Sauf que c’est le superbe panneau dans lequel il ne faut pas tomber : réformer les brevets, leurs principes, leurs règles, en n’oubliant pas les accords internationaux qui font que des negotiations sont nécessaires, cela prendra aisément une dizaine d’années (il n’y a qu’à voir le temps pris par le passé dans ce domaine pour mettre en place ou modifier les choses) SI cela aboutit.



La loi anti-patent-trolls, elle, peut être immédiate et faire déjà un bien considérable.



La faire patienter des années sous le prétexte d’engager une réflexion de fond sur les brevets, c’est un magnifique moyen de la neutraliser, d’autant plus qu’il n’est pas certain qu’après Obama, dont c’est le dernier mandat, le prochain Président ait envie de continuer dans cette voie.

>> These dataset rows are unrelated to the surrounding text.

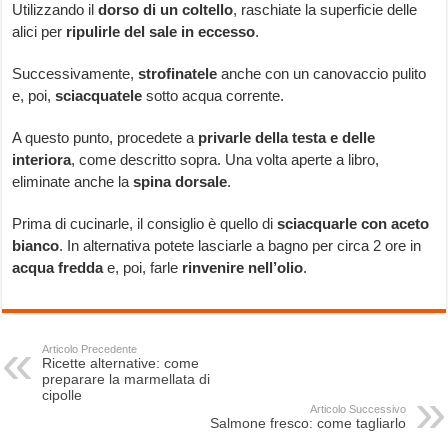
Utilizzando il
dorso di un coltello
, raschiate la superficie delle
alici per
ripulirle del sale in eccesso
.
Successivamente,
strofinatele
anche con un canovaccio pulito
e, poi,
sciacquatele
sotto acqua corrente.
A questo punto, procedete a
privarle della testa e delle
interiora
, come descritto sopra. Una volta aperte a libro,
eliminate anche la
spina dorsale
.
Prima di cucinarle, il consiglio è quello di
sciacquarle con aceto
bianco
. In alternativa potete lasciarle a bagno per circa 2 ore in
acqua fredda
e, poi, farle
rinvenire nell’olio
.
Articolo Precedente
Ricette alternative: come
preparare la marmellata di
cipolle
Articolo Successivo
Salmone fresco: come tagliarlo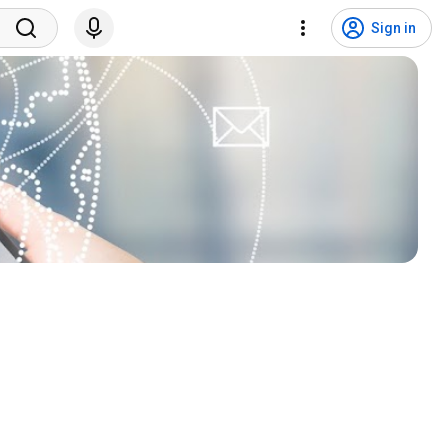
Sign in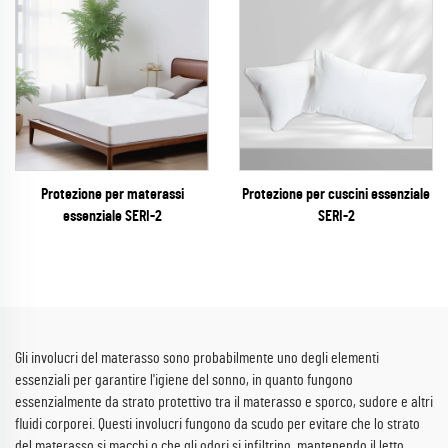
Protezione per materassi
Protezione per cuscini essenziale
essenziale SERI-2
SERI-2
Gli involucri del materasso sono probabilmente uno degli elementi
essenziali per garantire l'igiene del sonno, in quanto fungono
essenzialmente da strato protettivo tra il materasso e sporco, sudore e altri
fluidi corporei. Questi involucri fungono da scudo per evitare che lo strato
del materasso si macchi o che gli odori si infiltrino, mantenendo il letto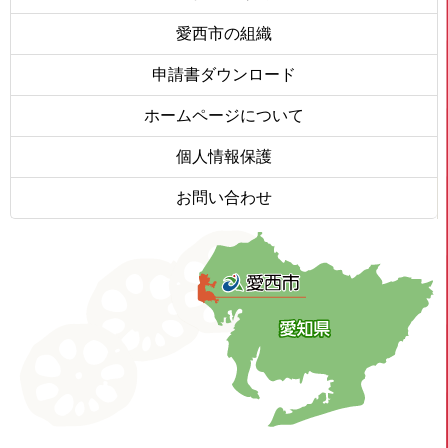
愛西市の組織
申請書ダウンロード
ホームページについて
個人情報保護
お問い合わせ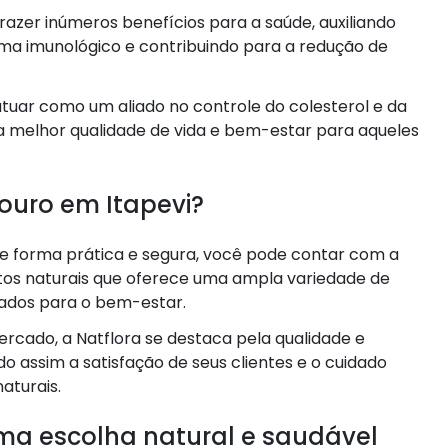
azer inúmeros benefícios para a saúde, auxiliando
ema imunológico e contribuindo para a redução de
tuar como um aliado no controle do colesterol e da
 melhor qualidade de vida e bem-estar para aqueles
ouro em Itapevi?
e forma prática e segura, você pode contar com a
utos naturais que oferece uma ampla variedade de
tados para o bem-estar.
rcado, a Natflora se destaca pela qualidade e
 assim a satisfação de seus clientes e o cuidado
aturais.
Uma escolha natural e saudável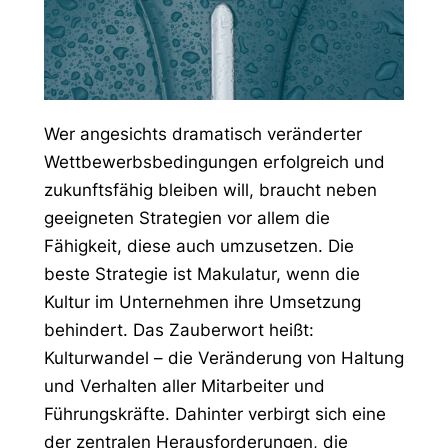
Wer angesichts dramatisch veränderter
Wettbewerbsbedingungen erfolgreich und
zukunftsfähig bleiben will, braucht neben
geeigneten Strategien vor allem die
Fähigkeit, diese auch umzusetzen. Die
beste Strategie ist Makulatur, wenn die
Kultur im Unternehmen ihre Umsetzung
behindert. Das Zauberwort heißt:
Kulturwandel – die Veränderung von Haltung
und Verhalten aller Mitarbeiter und
Führungskräfte. Dahinter verbirgt sich eine
der zentralen Herausforderungen, die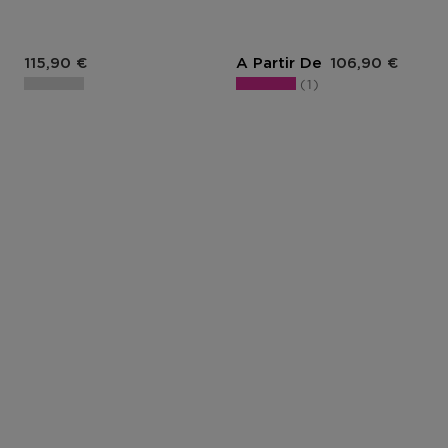
Prix du produit
Prix du produit
115,90 €
A Partir De
106,90 €
1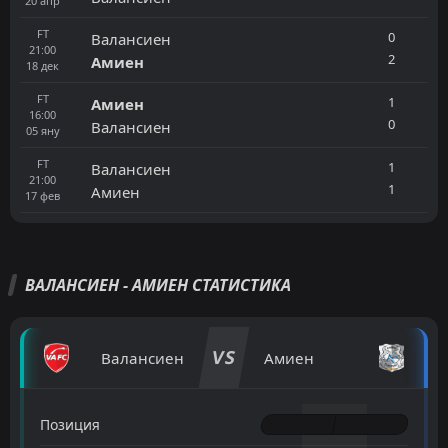
20
апр
FT
0
Валансиен
21:00
2
Амиен
18
дек
FT
1
Амиен
16:00
0
Валансиен
05
яну
FT
1
Валансиен
21:00
1
Амиен
17
фев
ВАЛАНСИЕН - АМИЕН СТАТИСТИКА
VS
Валансиен
Амиен
Позиция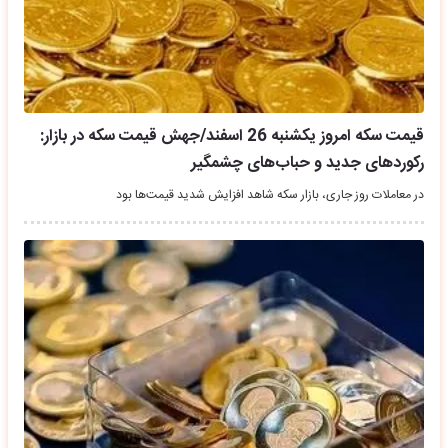
قیمت سکه امروز یکشنبه 26 اسفند/جهش قیمت سکه در بازار:
رکوردهای جدید و حباب‌های چشمگیر
در معاملات روز جاری، بازار سکه شاهد افزایش شدید قیمت‌ها بود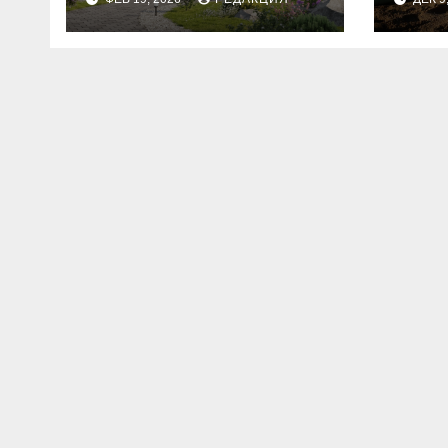
планирование
бюджета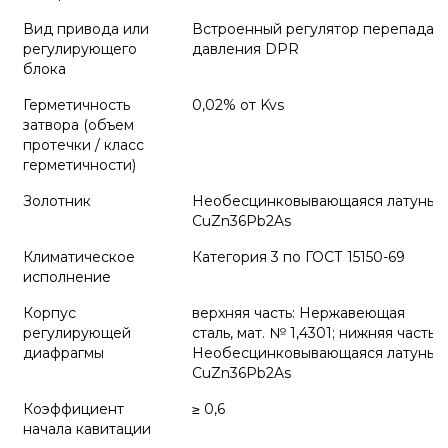
Вид привода или
Встроенный регулятор перепада
регулирующего
давления DPR
блока
Герметичность
0,02% от Kvs
затвора (объем
протечки / класс
герметичности)
Золотник
Необесцинковывающаяся латунь
CuZn36Pb2As
Климатическое
Категория 3 по ГОСТ 15150-69
исполнение
Корпус
верхняя часть: Нержавеющая
регулирующей
сталь, мат. № 1,4301; нижняя часть:
диафрагмы
Необесцинковывающаяся латунь
CuZn36Pb2As
Коэффициент
≥ 0,6
начала кавитации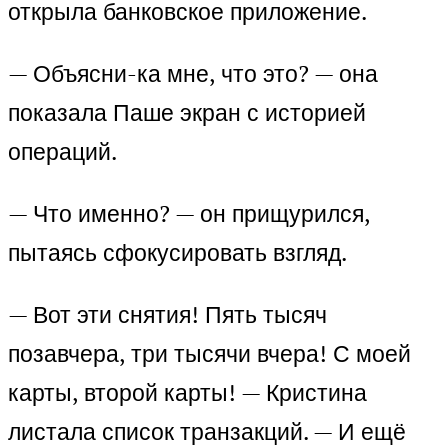
открыла банковское приложение.
— Объясни-ка мне, что это? — она
показала Паше экран с историей
операций.
— Что именно? — он прищурился,
пытаясь сфокусировать взгляд.
— Вот эти снятия! Пять тысяч
позавчера, три тысячи вчера! С моей
карты, второй карты! — Кристина
листала список транзакций. — И ещё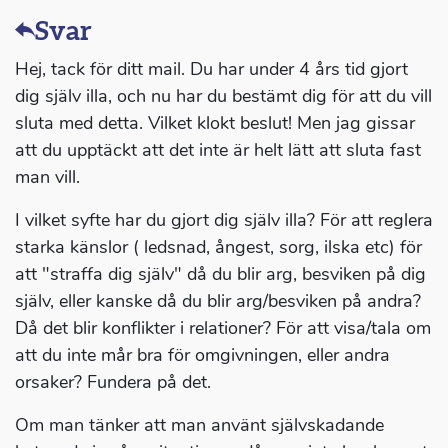
Svar
Hej, tack för ditt mail. Du har under 4 års tid gjort
dig själv illa, och nu har du bestämt dig för att du vill
sluta med detta. Vilket klokt beslut! Men jag gissar
att du upptäckt att det inte är helt lätt att sluta fast
man vill.
I vilket syfte har du gjort dig själv illa? För att reglera
starka känslor ( ledsnad, ångest, sorg, ilska etc) för
att "straffa dig själv" då du blir arg, besviken på dig
själv, eller kanske då du blir arg/besviken på andra?
Då det blir konflikter i relationer? För att visa/tala om
att du inte mår bra för omgivningen, eller andra
orsaker? Fundera på det.
Om man tänker att man använt självskadande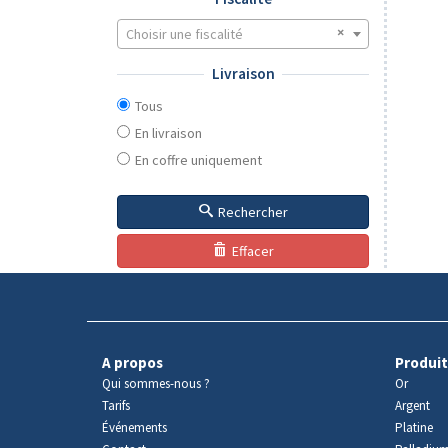
Choisir une fiscalité
Livraison
Tous
En livraison
En coffre uniquement
Rechercher
Effacer
A propos
Produit
Qui sommes-nous ?
Or
Tarifs
Argent
Événements
Platine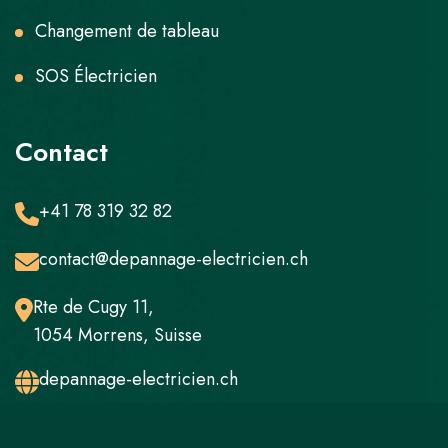
Changement de tableau
SOS Électricien
Contact
+41 78 319 32 82
contact@depannage-electricien.ch
Rte de Cugy 11,
1054 Morrens, Suisse
depannage-electricien.ch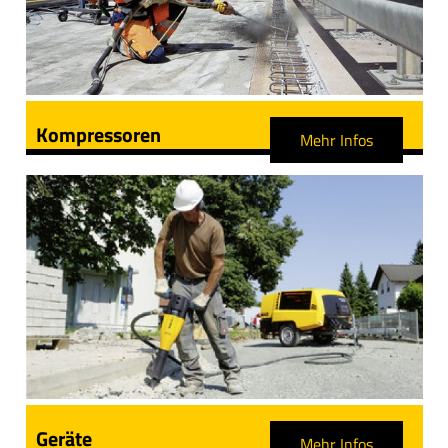
Kompressoren
Mehr Infos
Geräte
Mehr Infos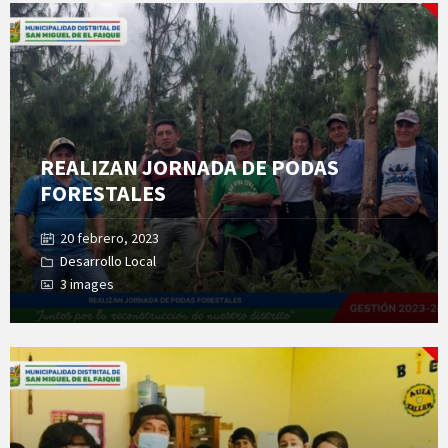
Open
Gallery
REALIZAN JORNADA DE PODAS
FORESTALES
20 febrero, 2023
Desarrollo Local
3 images
Open
Gallery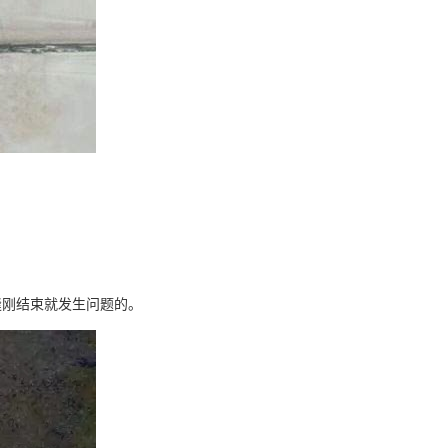
缝刚结束就发生问题的。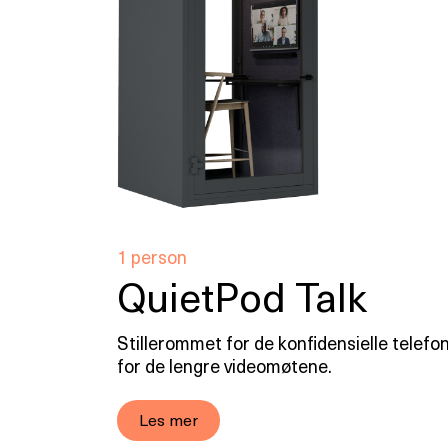
1 person
QuietPod Talk
Stillerommet for de konfidensielle telefo
for de lengre videomøtene.
Les mer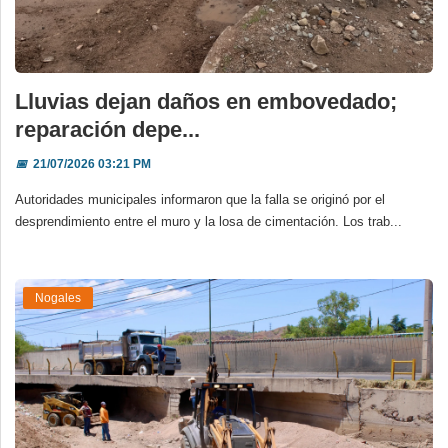
Lluvias dejan daños en embovedado;
reparación depe...
📅
21/07/2026 03:21 PM
Autoridades municipales informaron que la falla se originó por el
desprendimiento entre el muro y la losa de cimentación. Los trab...
Nogales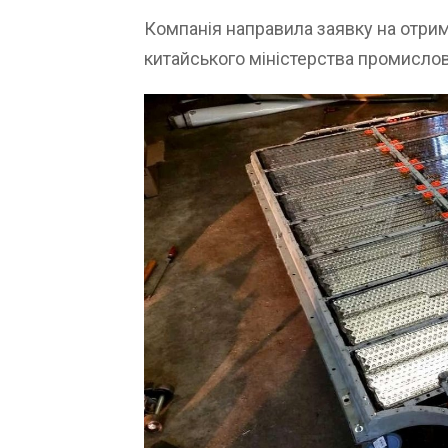
Компанія направила заявку на отри
китайського міністерства промислов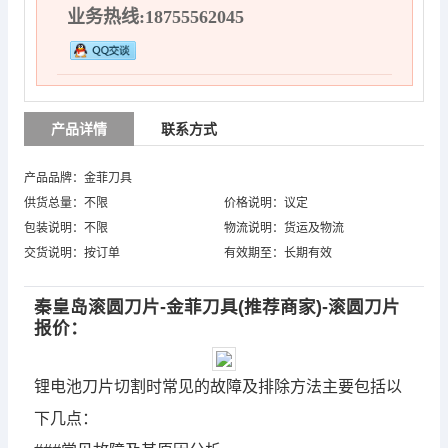
业务热线:18755562045
产品详情
联系方式
产品品牌：金菲刀具
供货总量：不限
价格说明：议定
包装说明：不限
物流说明：货运及物流
交货说明：按订单
有效期至：长期有效
秦皇岛滚圆刀片-金菲刀具(推荐商家)-滚圆刀片
报价：
锂电池刀片切割时常见的故障及排除方法主要包括以
下几点：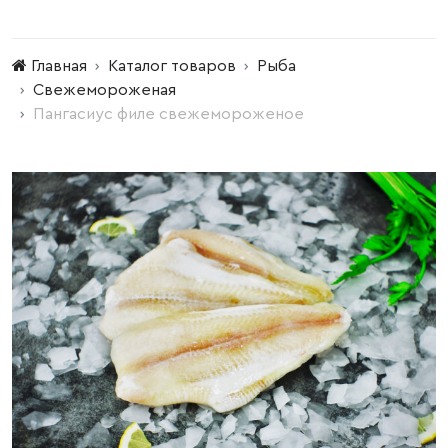
Главная
Каталог товаров
Рыба
Свежемороженая
Пангасиус филе свежемороженое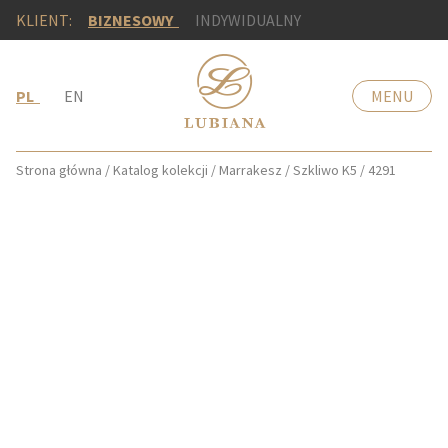
KLIENT:
BIZNESOWY
INDYWIDUALNY
PL
EN
MENU
Strona główna
/
Katalog kolekcji
/
Marrakesz
/
Szkliwo K5
/
4291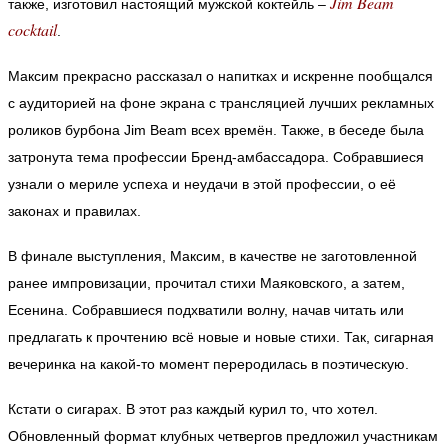
Jim Beam
также, изготовил настоящий мужской коктейль –
cocktail
.
Максим прекрасно рассказал о напитках и искренне пообщался
с аудиторией на фоне экрана с трансляцией лучших рекламных
роликов бурбона Jim Beam всех времён. Также, в беседе была
затронута тема профессии Бренд-амбассадора. Собравшиеся
узнали о мериле успеха и неудачи в этой профессии, о её
законах и правилах.
В финале выступления, Максим, в качестве не заготовленной
ранее импровизации, прочитал стихи Маяковского, а затем,
Есенина. Собравшиеся подхватили волну, начав читать или
предлагать к прочтению всё новые и новые стихи. Так, сигарная
вечеринка на какой-то момент переродилась в поэтическую.
Кстати о сигарах. В этот раз каждый курил то, что хотел.
Обновленный формат клубных четвергов предложил участникам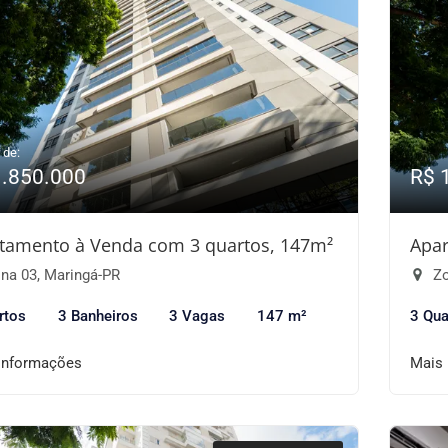
 de:
1.850.000
R$ 
tamento à Venda com 3 quartos, 147m²
Apar
na 03, Maringá-PR
Zo
rtos
3 Banheiros
3 Vagas
147 m²
3 Qua
informações
Mais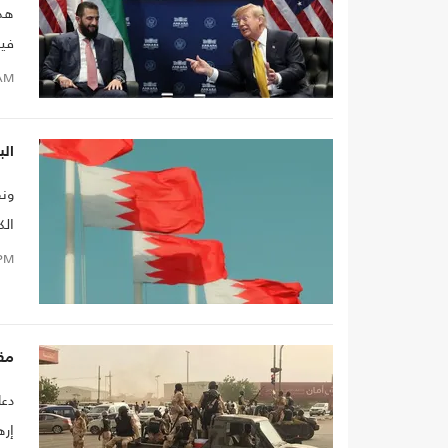
هذه
فيم
AM
البحر
ونق
لجر
PM
الب
محظ
مقال في FP: على
دعا
إره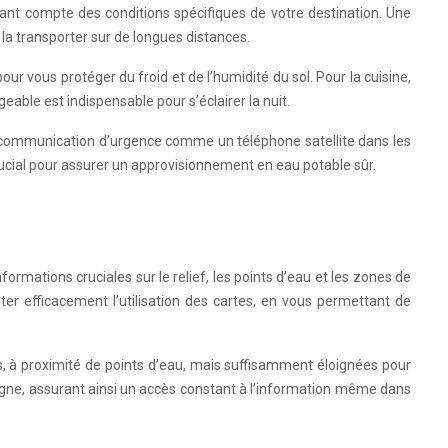
nant compte des conditions spécifiques de votre destination. Une
 la transporter sur de longues distances.
r vous protéger du froid et de l’humidité du sol. Pour la cuisine,
ble est indispensable pour s’éclairer la nuit.
e communication d’urgence comme un téléphone satellite dans les
crucial pour assurer un approvisionnement en eau potable sûr.
ormations cruciales sur le relief, les points d’eau et les zones de
er efficacement l’utilisation des cartes, en vous permettant de
es, à proximité de points d’eau, mais suffisamment éloignées pour
ligne, assurant ainsi un accès constant à l’information même dans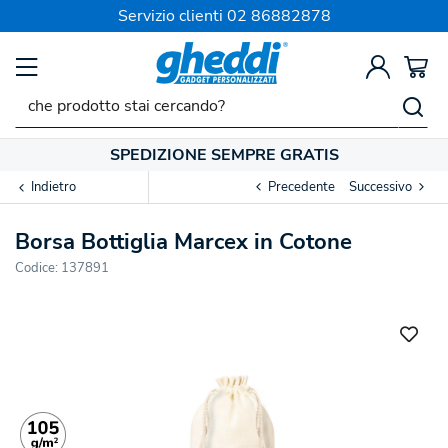
Servizio clienti
02 86882878
SPEDIZIONE SEMPRE GRATIS
Indietro
Precedente
Successivo
Borsa Bottiglia Marcex in Cotone
Codice:
137891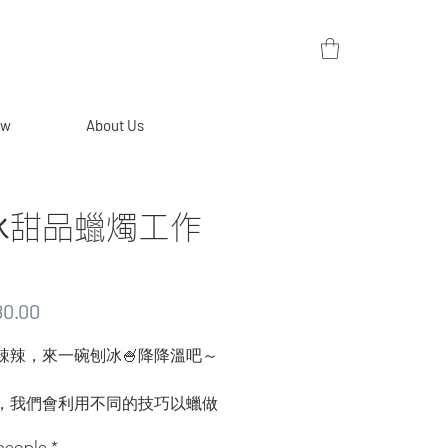
ew
About Us
冰甜品蠟燭工作
Price
0.00
辣辣，來一碗刨冰🍧降降溫吧～
，我們會利用不同的技巧以蠟做
刨冰，連碗也以是以蠟製成的哦
 people
*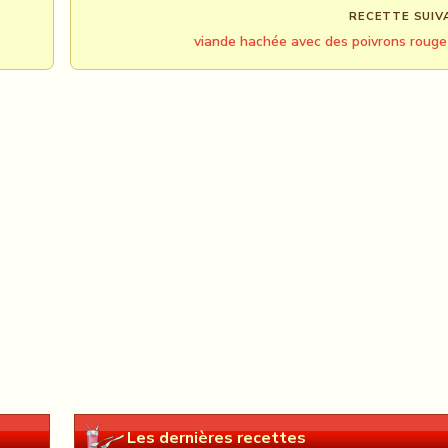
RECETTE SUIV
viande hachée avec des poivrons rouge
Les dernières recettes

Donc si l’idée de réformer les brevets parait séduisante, dans le cas precis, comme disait Voltaire “Protégez-moi de mes amis, mes ennemis, je m’en charge”. :)





Attendre des annees est un piege facile. Voter une loi en quelques jours en est egalement un. Et la loi presentee ici n’est pas forcement tres positive. Ca va un peu aider (peut-etre, meme pas sur en fait) dans les quelques cas qui arrivent devant les tribunaux, mais ne va pas aider si les victimes sont toujours dans l’incertitude du resultat d’un proces. Avec encore plus de frais potentiellement a leur charge (le perdant paie tout), elles vont hesiter encore plus et se laisser bercer par des arrangements “raisonnables”.



Donc, debattre pendant 10 ans serait certes une erreur. Mais ne pas reflechir avant de voter une loi ne serait pas mieux.



On ne cesse de demander aux politiciens de reflechir avant de voter des lois liberticides, ca n’est pas pour leur dire de bacler le travail sur des lois censees nous aider.